HOMELESSNESS is spreading to the middle class, homelessness charity Crisis is warning, as mass sackings of public sector workers along with the government’s onslaught on welfare benefits lead to a ‘flood’ of people on the streets.

In a report to be published next week, Crisis states: ‘Any significant reduction of the welfare safety net in the UK as a result of coalition reforms may, of course, bring the scenario of middle-class homelessness that much closer.’

Crisis says that currently 44,160 people are accepted by councils as homeless and placed in social housing, which is an increase of 10 per cent on last year.

But cuts in welfare benefits, along with a leap in the unemployment figures, will mean that a ‘flood’ of people are set to be made homeless and forced to sleep rough on the streets.

The charity says that in London rough sleeping rose by eight per cent last year to an estimated 3,600.

Leslie Morphy, Crisis chief executive, said: ‘We are extremely worried. Homelessness in both its visible and hidden forms is already rising and as the economic downturn causes further increases in unemployment and pressure on households’ finances, homelessness is likely to continue to rise.

‘This research is clear that it is the welfare and housing systems in the UK that traditionally have broken the link between unemployment and poverty and homelessness, yet these are now being radically dismantled by the coalition government.

‘The government must listen and change course before this flow of homeless people becomes a flood.’

Crisis says that in the past British welfare policy has linked housing benefit to actual rents, but the government’s new changes break this link and mean that reduced benefits will not be sufficient to pay rents.

In a separate report, Channel 4 News also reports that official figures underestimate the true picture of homelessness.

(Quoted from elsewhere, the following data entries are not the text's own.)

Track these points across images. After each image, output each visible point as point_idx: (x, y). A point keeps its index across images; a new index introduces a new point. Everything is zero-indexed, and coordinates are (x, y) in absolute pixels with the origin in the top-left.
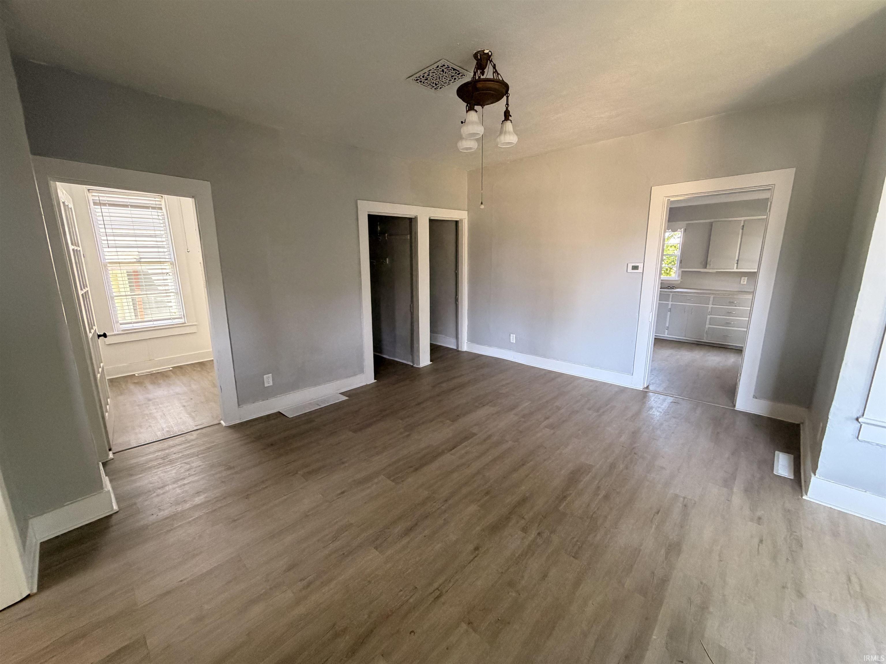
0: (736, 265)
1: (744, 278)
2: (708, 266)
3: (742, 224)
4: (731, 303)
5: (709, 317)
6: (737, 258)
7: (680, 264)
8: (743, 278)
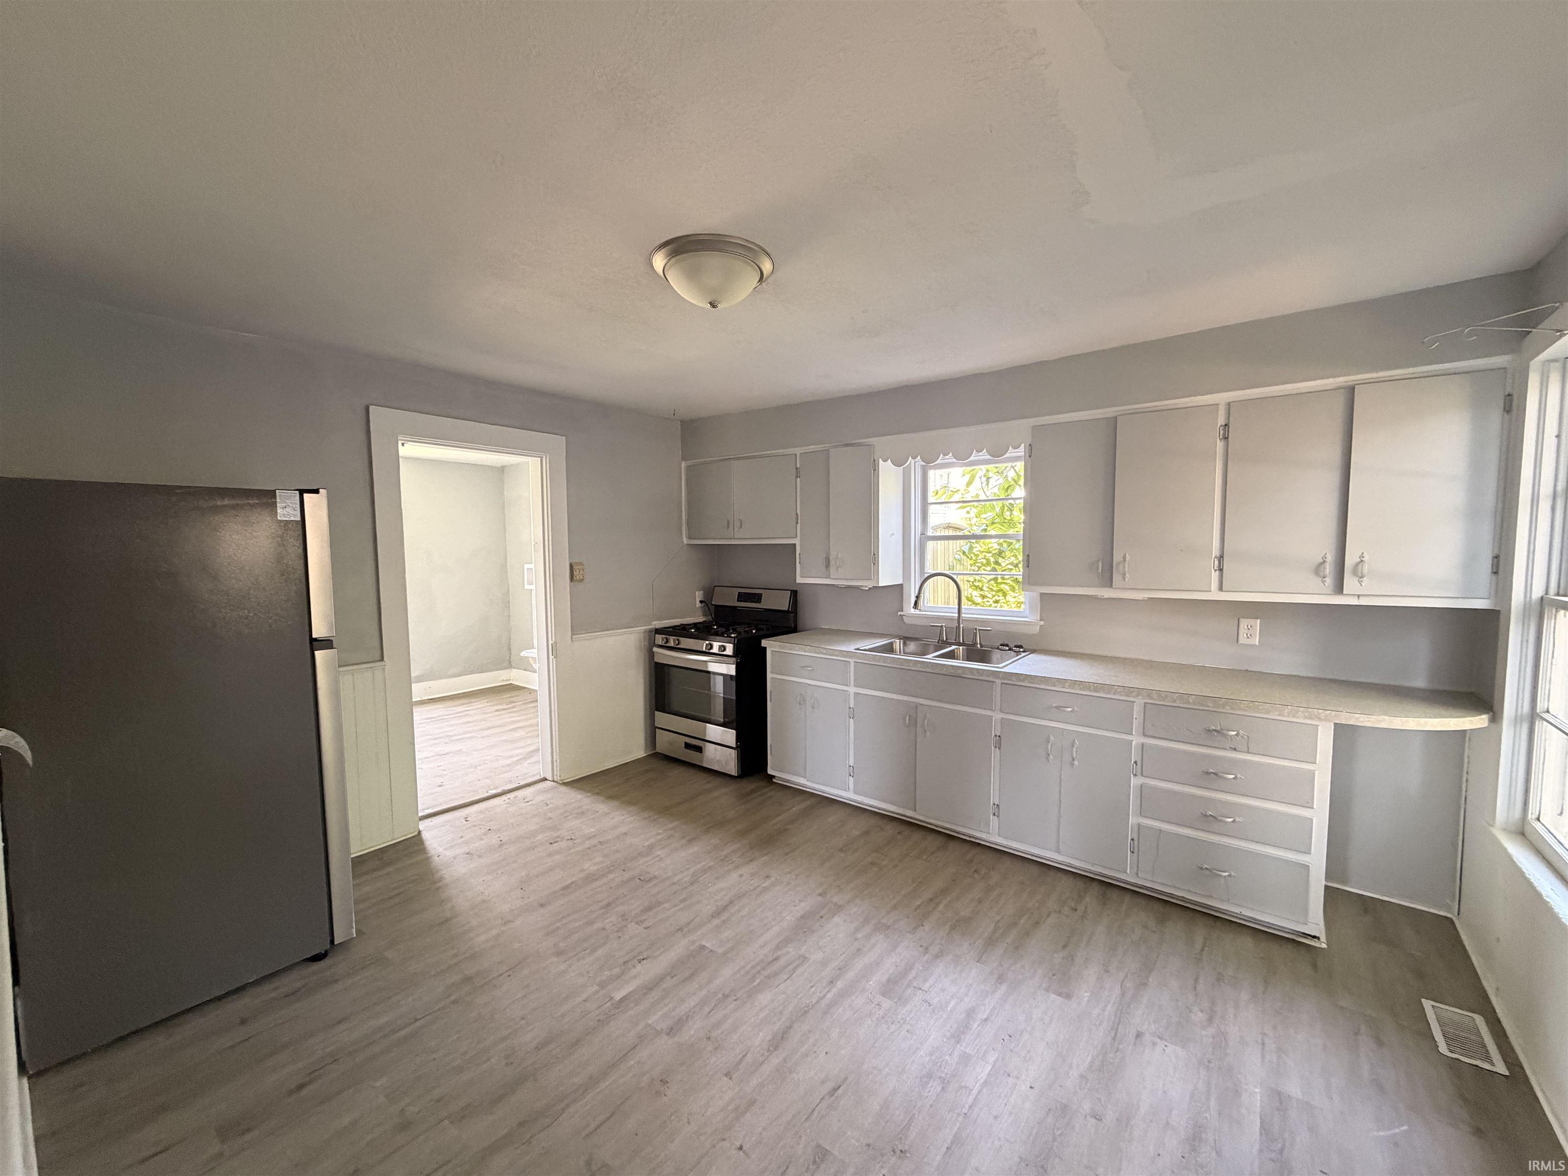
0: (1215, 575)
1: (1251, 622)
2: (1116, 578)
3: (1221, 421)
4: (1215, 735)
5: (1135, 782)
6: (1216, 552)
7: (1027, 569)
8: (1244, 623)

Two-thirds of homelessness organisations nationwide reported that there has been a rise in rough sleeping in their area.

Homeless Link, reveal that of 200 homeless organisations they surveyed, 66 per cent reported a rise in the number of rough sleepers in their area.

And Homeless Link chief executive, Jenny Edwards, said that the situation is getting much worse, as ‘vulnerable people with mental health issues or disabilities, who have relied on support in their accommodation, are finding that’s been cut back.’